Autumn Vegetable Quiche Recipe

Ingredients
Equipment
Directions
FAQs
Find answers to your most pressing questions about this delicious recipe right here.
This seasonal quiche features butternut squash, caramelised red onions, spinach, goat's cheese, fresh herbs (thyme and sage), and a custard base of eggs, double cream and milk - all encased in a homemade buttery pastry shell.
Learn how to cook Autumn Vegetable Quiche by first blind-baking a homemade pastry shell, then roasting butternut squash and caramelising onions separately. Create a silky custard with eggs and cream, layer the vegetables with herbs and goat's cheese in the pastry case, pour over the custard, and bake until just set with a slight wobble in the centre.

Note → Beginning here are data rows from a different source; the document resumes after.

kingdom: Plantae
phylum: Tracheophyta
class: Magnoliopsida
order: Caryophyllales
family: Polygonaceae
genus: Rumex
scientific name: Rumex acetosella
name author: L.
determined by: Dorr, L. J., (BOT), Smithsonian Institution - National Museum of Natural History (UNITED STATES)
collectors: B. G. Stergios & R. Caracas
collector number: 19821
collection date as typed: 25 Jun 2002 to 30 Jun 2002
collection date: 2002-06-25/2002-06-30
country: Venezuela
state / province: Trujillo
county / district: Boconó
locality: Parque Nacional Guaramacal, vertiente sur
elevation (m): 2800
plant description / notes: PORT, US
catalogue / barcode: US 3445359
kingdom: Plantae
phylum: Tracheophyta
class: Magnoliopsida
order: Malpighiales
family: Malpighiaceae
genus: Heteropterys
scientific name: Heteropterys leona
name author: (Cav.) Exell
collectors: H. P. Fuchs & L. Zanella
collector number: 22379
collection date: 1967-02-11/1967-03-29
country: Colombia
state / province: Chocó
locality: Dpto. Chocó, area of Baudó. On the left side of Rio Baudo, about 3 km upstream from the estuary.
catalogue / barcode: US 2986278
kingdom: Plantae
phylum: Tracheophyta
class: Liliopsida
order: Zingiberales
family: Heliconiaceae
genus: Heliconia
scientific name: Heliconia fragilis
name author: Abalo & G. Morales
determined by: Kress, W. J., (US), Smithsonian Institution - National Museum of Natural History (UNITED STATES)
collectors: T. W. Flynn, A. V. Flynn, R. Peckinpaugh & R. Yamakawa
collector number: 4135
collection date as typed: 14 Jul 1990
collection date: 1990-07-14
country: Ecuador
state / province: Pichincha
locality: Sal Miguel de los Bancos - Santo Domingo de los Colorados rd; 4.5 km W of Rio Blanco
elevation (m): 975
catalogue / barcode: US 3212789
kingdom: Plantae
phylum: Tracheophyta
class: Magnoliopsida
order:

Yes! This savory tart is perfect for make-ahead entertaining. Prepare it up to 2 days in advance and store in the refrigerator. Reheat at 160°C for 15-20 minutes until warmed through, or serve at room temperature for optimal flavour development.
The key to crisp pastry is properly blind-baking the case first, using baking beans to prevent bubbling. Ensure filling ingredients aren't too wet by thoroughly cooling roasted vegetables before adding them. A light dusting of semolina or breadcrumbs on the pastry base also creates a moisture barrier.
For gluten-free, substitute regular flour with a gluten-free blend. Make it dairy-free by using plant-based butter, coconut cream instead of double cream, and omitting cheese or using vegan alternatives. For vegan versions, replace eggs with silken tofu blended with chickpea flour.